Swim2Real: VLM-Guided System Identification for Sim-to-Real Transfer

arXiv cs.RO / 3/24/2026

📰 NewsSignals & Early TrendsIdeas & Deep AnalysisModels & Research

Key Points

  • Swim2Real is a video-to-simulator calibration pipeline that uses vision-language model (VLM) feedback to tune a 16-parameter robotic fish simulator without hand-designed search stages.
  • It addresses hard sim-to-real issues in aquatic robotics—chaotic parameter landscapes, persistent sim model error, and limited reproducible experiments—by comparing simulated and real swim videos and iteratively updating parameters.
  • A backtracking line search validates VLM-proposed step sizes, boosting acceptance rate from 14% to 42% by correcting cases where the update direction is right but the magnitude is too large.
  • The calibrated simulator closely matches real fish velocities across motor frequencies (MAE 7.4 mm/s, 43% lower than the next-best method) and maintains robustness with zero outlier seeds across five runs.
  • With the tuned simulator, motor commands transfer to a physical fish at 50 Hz, and downstream RL policies achieve improved performance versus policies trained on simulators calibrated with BayesOpt or CMA-ES.

Abstract

We present Swim2Real, a pipeline that calibrates a 16-parameter robotic fish simulator from swimming videos using vision-language model (VLM) feedback, requiring no hand-designed search stages. Calibrating soft aquatic robots is particularly challenging because nonlinear fluid-structure coupling makes the parameter landscape chaotic, simplified fluid models introduce a persistent sim-to-real gap, and controlled aquatic experiments are difficult to reproduce. Prior work on this platform required three manually tailored stages to handle this complexity. The VLM compares simulated and real videos and proposes parameter updates. A backtracking line search then validates each step size, tripling the accept rate from 14% to 42% by recovering proposals where the direction is correct but the magnitude is too large. Swim2Real calibrates all 16 parameters simultaneously, most closely matching real fish velocities across all motor frequencies (MAE = 7.4 mm/s, 43% lower than the next-best method), with zero outlier seeds across five runs. Motor commands from the trained policy transfer to the physical fish at 50 Hz, completing the pipeline from swimming video to real-world deployment.

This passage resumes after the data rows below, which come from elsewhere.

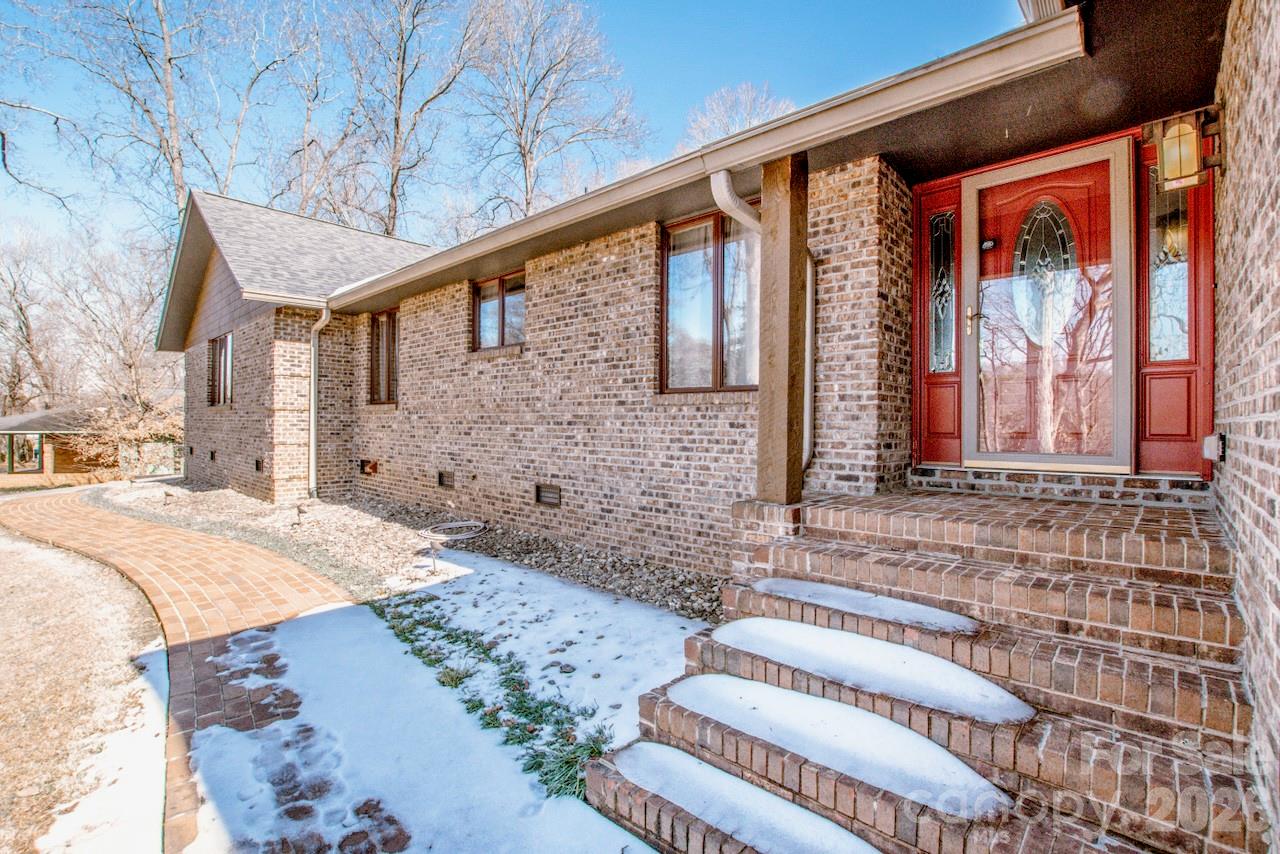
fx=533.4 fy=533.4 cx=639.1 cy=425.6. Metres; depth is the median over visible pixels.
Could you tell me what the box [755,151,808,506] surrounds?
porch post
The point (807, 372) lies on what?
downspout
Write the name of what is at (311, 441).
downspout
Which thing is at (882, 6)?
sky
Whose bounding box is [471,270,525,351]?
window
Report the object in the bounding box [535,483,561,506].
foundation vent
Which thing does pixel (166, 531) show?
brick path
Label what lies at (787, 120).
roof gutter
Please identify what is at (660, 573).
gravel bed
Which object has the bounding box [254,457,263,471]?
foundation vent
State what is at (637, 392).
brick house
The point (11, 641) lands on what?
lawn
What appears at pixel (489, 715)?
grass strip
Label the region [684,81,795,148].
bare tree
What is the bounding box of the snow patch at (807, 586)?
[746,576,982,635]
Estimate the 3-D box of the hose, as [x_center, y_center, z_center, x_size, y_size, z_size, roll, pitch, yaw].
[-2.429,1.381,7.098,0.889,0.113,0.858,1,1,42]
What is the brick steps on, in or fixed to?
on the ground
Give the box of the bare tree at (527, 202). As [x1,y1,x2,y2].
[459,0,650,228]
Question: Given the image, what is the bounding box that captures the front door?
[961,137,1131,473]
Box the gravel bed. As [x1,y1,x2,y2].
[92,479,733,623]
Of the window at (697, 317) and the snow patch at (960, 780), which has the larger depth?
the window at (697, 317)
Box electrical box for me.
[1202,431,1225,463]
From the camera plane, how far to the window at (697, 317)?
5.30 m
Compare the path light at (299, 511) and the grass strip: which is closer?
the grass strip
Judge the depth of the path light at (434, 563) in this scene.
5.54 m
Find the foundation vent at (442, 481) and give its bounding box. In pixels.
[437,470,454,488]
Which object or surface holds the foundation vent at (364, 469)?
in the brick house at (637, 392)
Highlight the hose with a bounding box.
[421,519,487,543]
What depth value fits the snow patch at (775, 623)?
2.46 m
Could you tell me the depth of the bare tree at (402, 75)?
25.30 m
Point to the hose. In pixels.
(449, 526)
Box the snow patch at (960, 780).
[661,673,1024,819]
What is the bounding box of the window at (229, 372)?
[208,332,233,405]
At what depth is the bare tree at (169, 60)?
20.87 m
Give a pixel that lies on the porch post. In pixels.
(785, 307)
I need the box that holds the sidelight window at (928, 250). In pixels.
[912,179,963,467]
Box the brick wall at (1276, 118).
[1210,0,1279,847]
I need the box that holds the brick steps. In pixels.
[578,485,1270,853]
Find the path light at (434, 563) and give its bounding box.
[425,536,442,574]
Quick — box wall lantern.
[1154,108,1221,191]
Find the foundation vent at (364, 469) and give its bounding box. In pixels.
[360,458,377,475]
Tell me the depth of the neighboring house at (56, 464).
18.20 m
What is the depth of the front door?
4.00 m
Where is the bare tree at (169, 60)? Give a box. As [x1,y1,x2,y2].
[0,0,250,230]
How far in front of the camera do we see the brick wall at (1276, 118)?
2.00 m
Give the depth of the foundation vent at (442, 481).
7.96 m
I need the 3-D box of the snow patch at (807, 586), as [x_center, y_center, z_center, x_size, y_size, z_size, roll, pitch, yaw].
[1.200,0.978,3.012,1.232,0.078,0.479,1,1,42]
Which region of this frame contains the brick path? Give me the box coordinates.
[2,487,364,853]
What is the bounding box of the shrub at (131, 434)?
[66,395,181,476]
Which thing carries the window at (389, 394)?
in the brick house at (637, 392)
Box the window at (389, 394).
[369,308,399,404]
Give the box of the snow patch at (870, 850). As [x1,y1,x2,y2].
[608,743,879,853]
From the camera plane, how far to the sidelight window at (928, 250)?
4.62 m
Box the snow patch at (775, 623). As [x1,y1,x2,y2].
[695,619,1030,726]
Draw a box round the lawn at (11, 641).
[0,526,168,853]
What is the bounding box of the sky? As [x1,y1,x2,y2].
[0,0,1015,247]
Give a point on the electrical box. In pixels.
(1208, 454)
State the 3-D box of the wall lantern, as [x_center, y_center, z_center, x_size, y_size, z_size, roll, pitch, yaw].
[3.066,-1.540,3.000,0.245,0.428,0.274,1,1,42]
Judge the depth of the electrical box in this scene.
3.05 m
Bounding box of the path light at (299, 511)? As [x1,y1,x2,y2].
[293,504,307,526]
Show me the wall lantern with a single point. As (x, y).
(1196, 138)
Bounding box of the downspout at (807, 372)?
[708,169,814,474]
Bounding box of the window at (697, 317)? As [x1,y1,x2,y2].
[659,207,759,392]
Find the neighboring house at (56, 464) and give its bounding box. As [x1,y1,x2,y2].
[0,405,112,483]
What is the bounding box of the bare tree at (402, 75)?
[328,0,481,240]
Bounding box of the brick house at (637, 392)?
[155,0,1279,835]
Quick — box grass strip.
[372,589,608,799]
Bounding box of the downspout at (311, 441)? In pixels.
[307,306,331,498]
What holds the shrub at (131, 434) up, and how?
on the ground
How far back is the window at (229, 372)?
11.42 m
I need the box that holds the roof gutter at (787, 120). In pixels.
[314,7,1079,310]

Downstream RL policies swim 12% farther than those from BayesOpt-calibrated simulators and 90% farther than CMA-ES. These results demonstrate that VLM-guided calibration can close the sim-to-real gap for aquatic robots directly from video, enabling zero-shot RL transfer to physical swimmers without manual system identification, a step toward automated, general-purpose simulator tuning for underwater robotics.